Every year on Veterans Day, some of the Turning Arts Group and the Northeast Florida Woodturning Association members get together at our local Woodcraft store to turn pens for our troops in Iraq and Afghanistan. Actually, we don’t turn that many pens, but focus on teaching anybody who is interested in how to turn a pen.
This morning we had people ready to learn as soon as we arrived. The people that show up do so for all the right motives, helping the troops, willing to risk trying something new and ready to learn. Most of the people that came had never had a woodturning tool in their hands before, or at best, had a shop course in middle school where they had tried out a lathe once or twice.

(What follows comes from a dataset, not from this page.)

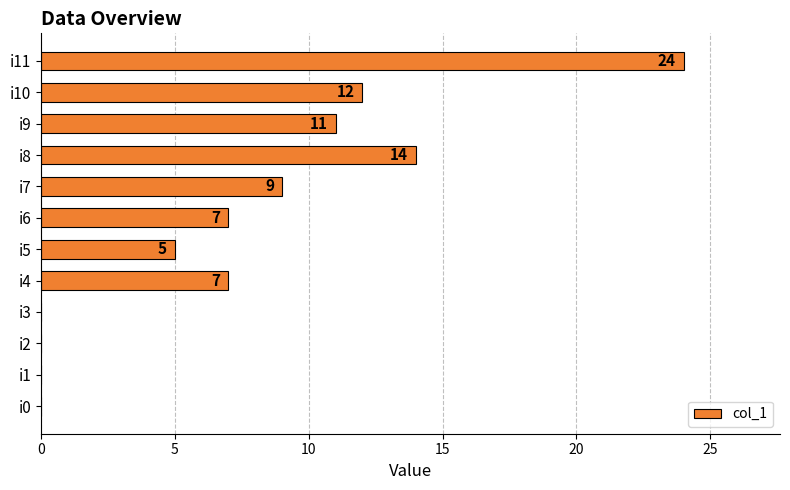

How many series are shown in this chart?

1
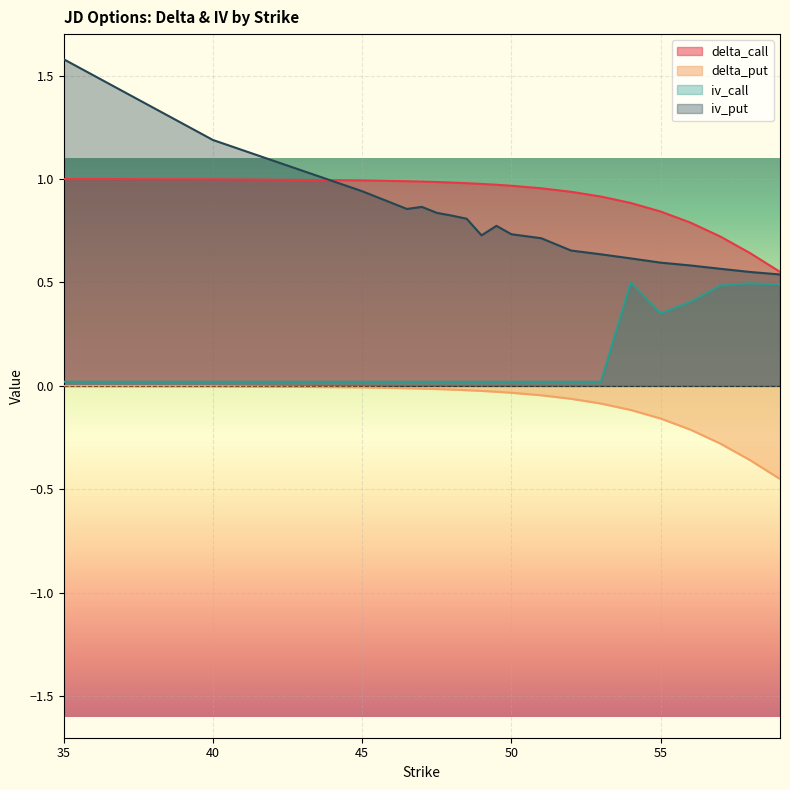

Between 40 and 55, which series saw the biggest shift?

iv_put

Woodcraft has been great in supporting this cause. They supply all the pen kits for free and prepare the pen blanks ahead of time so that we can hit the ground running. They also have a classroom area where we had five lathes set up – and we needed them all.

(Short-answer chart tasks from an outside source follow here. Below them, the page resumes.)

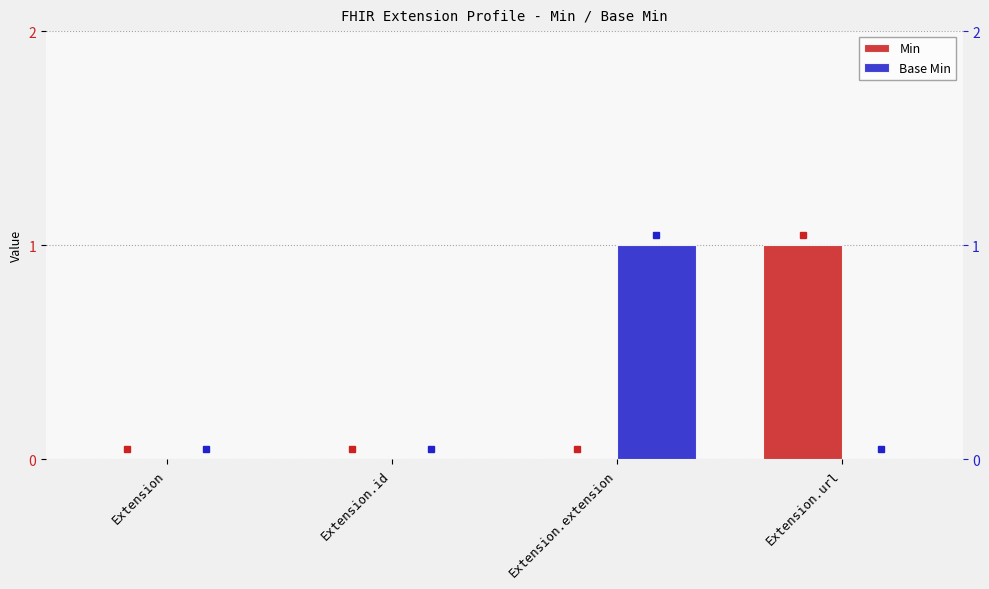

What position from the right is Extension.extension?

2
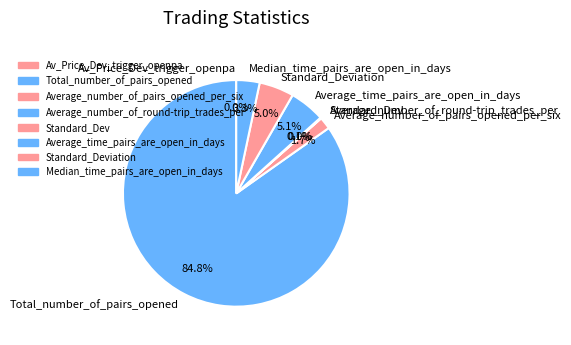

Which slice is the largest?

Total_number_of_pairs_opened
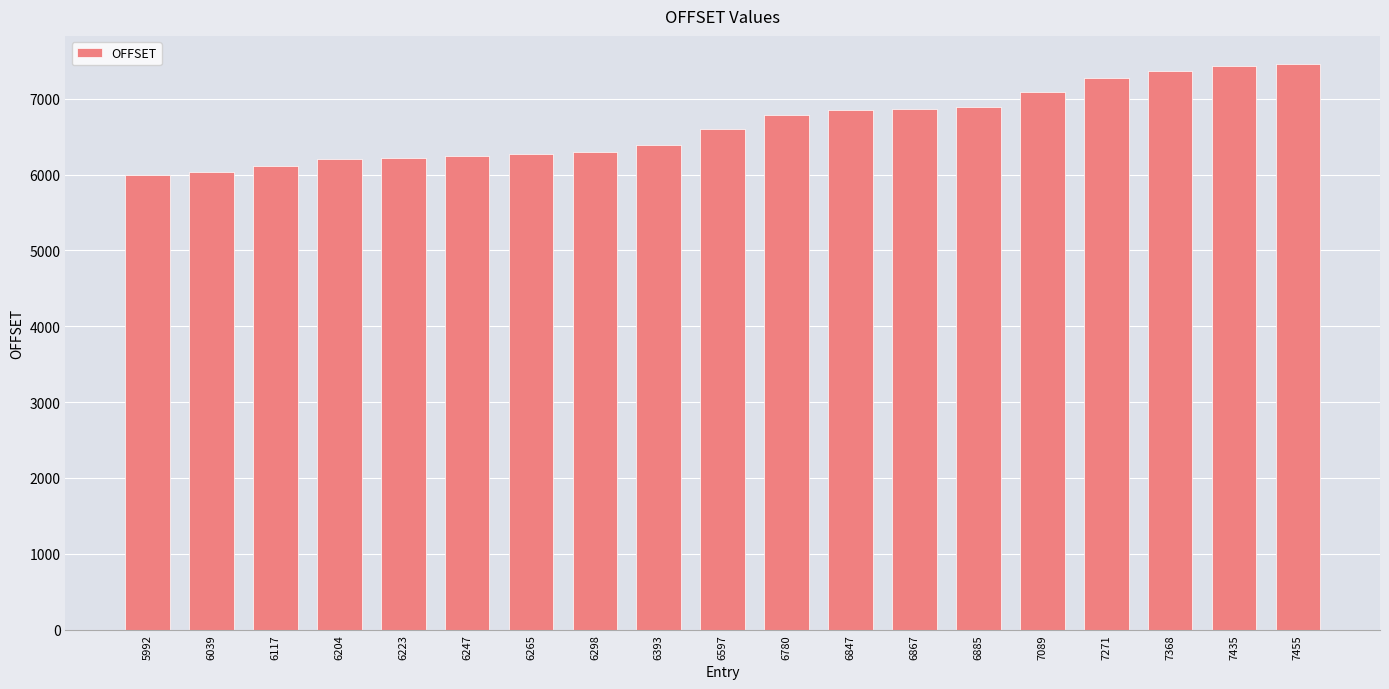

What is the change in value from 6597 to 7271?

+674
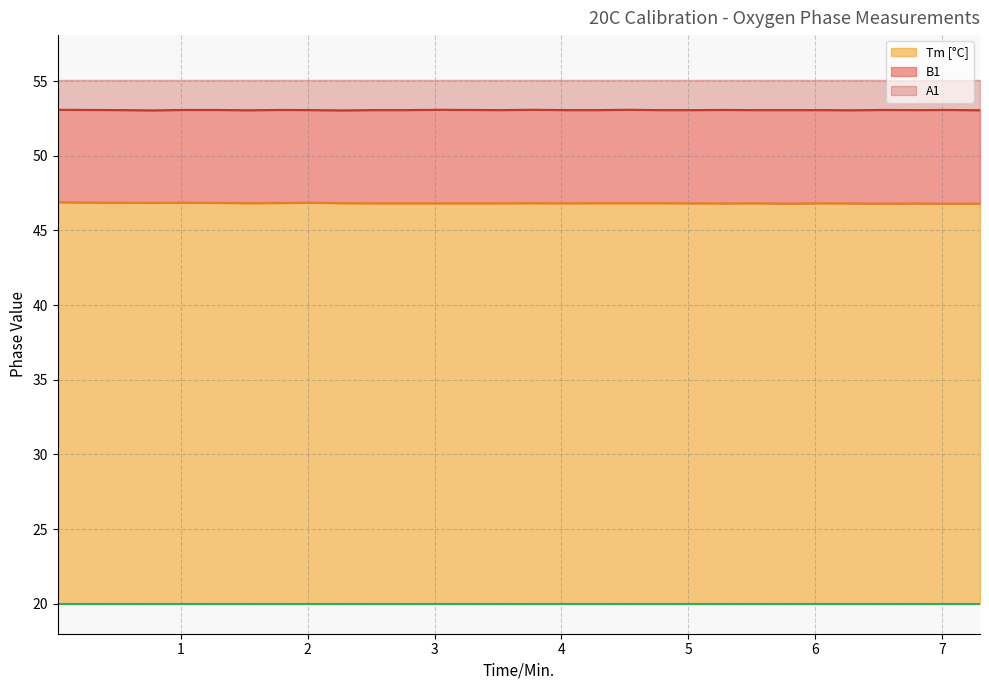

True or false: A1 and B1 cross at least once.

False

The teaching process for one of these events is totally different than doing a demo or teaching a class for a woodturning club. Those folks at least have a basic understanding of how the tools work and how to hold the tools. When we Turn for the Troops we need to start with the real basics and help people feel comfortable with the proper way to hold the tools and how to make them cut.

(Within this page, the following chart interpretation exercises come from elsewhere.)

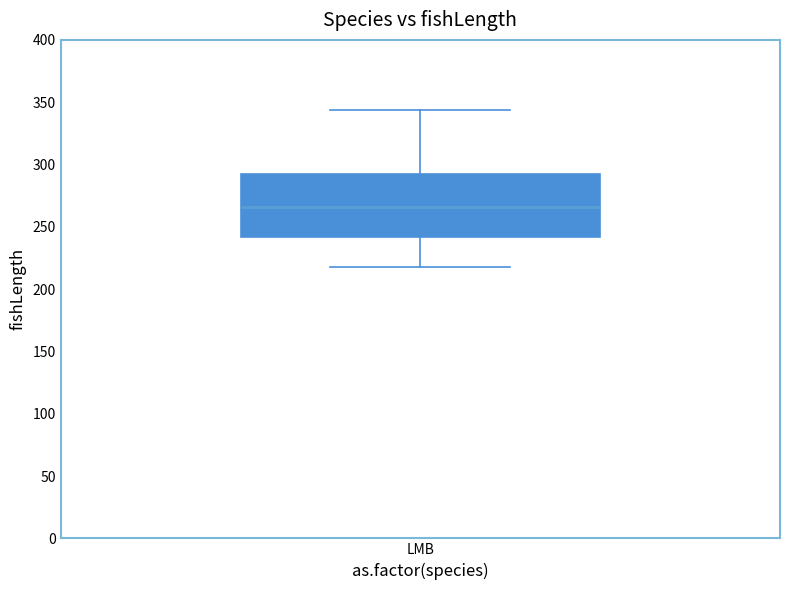

Where is the upper edge of the box for LMB on the y-axis? The values are not printed on the chart, so give them approximately, as read against the axis.

295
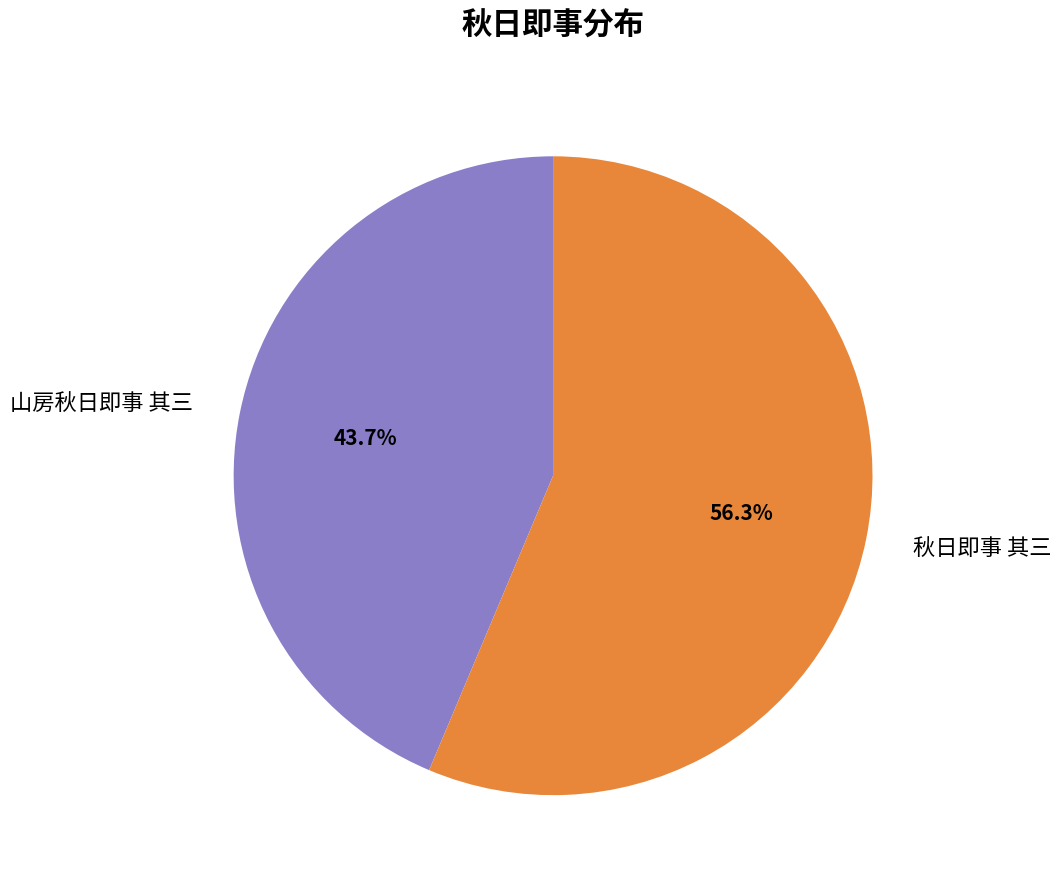

To the nearest percent, what percentage of the pie is 秋日即事 其三?

56%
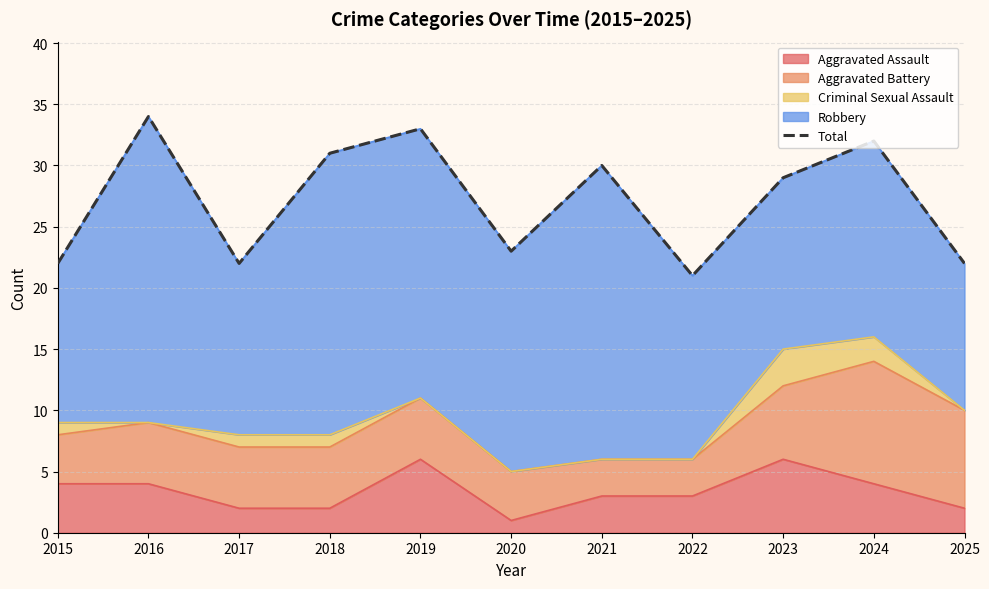

What is the minimum value shown in the chart?

21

We start simply with the use of a spindle roughing gouge and some people use this to turn the pen from beginning to end. I tend to have them rough out with the spindle roughing gouge and then finish with a skew. It’s really funny. The skew is probably the most feared tool for a beginning woodturner to try. Many never even use their skew enough to have to resharpen it and mainly use it to open old paint cans. However, these turning newbees that showed up today did not know they should be afraid of the skew and you know, I never told them. Without this anxiety, all of the folks I taught today used the skew without problems and created some great pens.
Creating a pen does get a little tricky at the ends of each piece of the blank, where you need to turn to the same diameter as the adjacent steel bushings. This insures that all the pen parts fit together well. Step by gingerly step they approach the right diameter with light cuts with the skew until their fingers tell tem that there are no more ridges and the transition is smooth. We then sand and finish and you can just see them get excited when the wax or polish delivers a shiny, smooth surface. Pride in their accomplishment begins to ooze out. However, the proudest moment is the next one, where we assemble the pens. The golden pen tips, the mechanism, the decorative band and then the clip go on and eyes get wide when it all slips together to create their “first pen”.
They are rightfully proud, both for their accomplishment and the fact that they were motivated to do something good for our soldiers in harm’s way. Most write a note with their wishes for the soldier that receives the pen, often starting with “This is my first pen…”
Some of them have caught the bug though and you can be sure it won’t be their last pen.